Kuriozalny finał spektaklu w poznańskim kinie
Okoliczności zdarzenia wydają się wręcz nieprawdopodobne. Po zakończeniu przedstawienia, gdy widzowie udali się do wyjścia, doszło do koszmarnego wypadku. Na jedną z kobiet znajdujących się pod sceną spadł element scenografii, poważnie ją raniąc. Kobietę natychmiast przewieziono do szpitala.
Zobacz także:
Ranna kobieta zaczęła krzyczeć z bólu, wołając, że coś wbija się w jej ciało. To była chwila, w której czas jakby stanął w miejscu. Pomyślałam, że to mogło skończyć się jeszcze gorzej – relacjonuje „Gazecie Wyborczej" pani Magdalena, naoczny świadek wydarzenia.
Kto jest winnym wypadku? Policja bada sprawę
Jak podaje naoczny świadek wydarzenia, ekipa techniczna najprawdopodobniej popełniła katastrofalny błąd. Nie czekając, aż publiczność opuści salę, rozpoczęła demontaż scenografii. Według kobiety przez nieuwagę lub pośpiech ekipa techniczna popełniła błąd przy rozbieraniu konstrukcji podtrzymującej oświetlenie, co doprowadziło do tragedii. Sprawą niezwłocznie zajęła się policja. Wyniki śledztwa zapewne pozwolą na ustalenie, kto jest odpowiedzialny za zdarzenie. Jak informuje Łukasz Paterski z Komendy Miejskiej Policji:
Spadł metalowy element, który podtrzymywał oświetlenie – podaje funkcjonariusz.
Mundurowy zaznacza, że skala obrażeń wynikająca z tego nieszczęśliwego wypadku jest wręcz porażająca. Ranna kobieta odniosła kłute obrażenia w okolicach klatki piersiowej, doznała złamania żebra i uszkodzenie wątroby.
Kobiety na razie nie udało się przesłuchać z powodu jej stanu zdrowia — dodaje policjant.
Prezes firmy organizującej spektakl zabrał głos
Przedstawiciele firmy Hyper Global Production, przedsiębiorstwa organizującego spektakl, zabrali głos w sprawie zdarzenia.
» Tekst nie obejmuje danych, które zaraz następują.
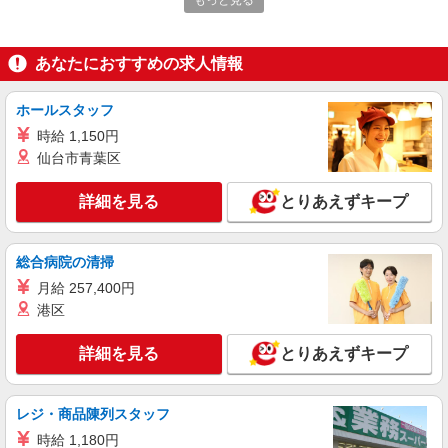
もっと見る
特別養護老人ホーム 椿寿 （神奈川県横浜市
旭区上白根町792-4）
あなたにおすすめの求人情報
詳細を見る
キープ
ホールスタッフ
アルバイト
パート
コンパスグループ・ジャパン株式会社 39480_p
時給 1,150円
調理補助【アルバイト・パート】
仙台市青葉区
時給1,225円以上 試用期間中 時給1,225円以上
(試用期間2ヶ月) 残業が発生した場合、残業代を1
詳細を見る
とりあえずキープ
分単位で別途支給します。
ハートランド・エミシア 横濱旭 （神奈川県
横浜市旭区都岡町72番4号）
総合病院の清掃
詳細を見る
キープ
月給 257,400円
港区
アルバイト
パート
コンパスグループ・ジャパン株式会社 39622_p
詳細を見る
とりあえずキープ
調理師【アルバイト・パート】
時給1,600円以上 試用期間中 時給1,600円以上
レジ・商品陳列スタッフ
(試用期間2ヶ月) 残業が発生した場合、残業代を1
分単位で別途支給します。
時給 1,180円
特別養護老人ホーム 椿寿 （神奈川県横浜市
Jak informuje Prezes Armen Avanesian w wywiadzie udzielonego dla „Gazety Wyborczej”:
To, co się stało, nie miało prawa się wydarzyć. Spadła metalowa siatka, do której przymocowane były projektory i tiul. Podobno ktoś z ekipy technicznej dotknął tiulu po spektaklu, co spowodowało, że cała konstrukcja się zawaliła – mówi.
Prezes firmy Hyper Global Production nie kryje oburzenia. Chociaż nie był on obecny na przedstawieniu, nie może uwierzyć w to, co się stało. Przez katastrofalny w skutkach błąd obsługi technicznej kobieta omal nie straciła życia.
Co dalej z kinem Apollo?
Trwają spekulacje, czy kuriozalne wydarzenie w kinie Apollo nie wpłynie negatywnie na odbiór placówki w regionie. Historia zna przypadki negatywnego oddziaływania dramatycznych zdarzeń na marketing i popularność lokali. W tym miejscu warto wspomnieć, że kino Apollo uchodzi za kulturową wizytówkę Poznania. Swoją historią sięga 1846 roku. Przez lata placówka ta była miejscem prestiżowych wydarzeń kulturalno-rozrywkowych. Koncertował tutaj między innymi Ignacy Jan Paderewski oraz Eugeniusz Bodo.
Kino Apollo, które odpowiada za wynajęcie sali na spektakl, jak dotąd nie skomentowało sprawy.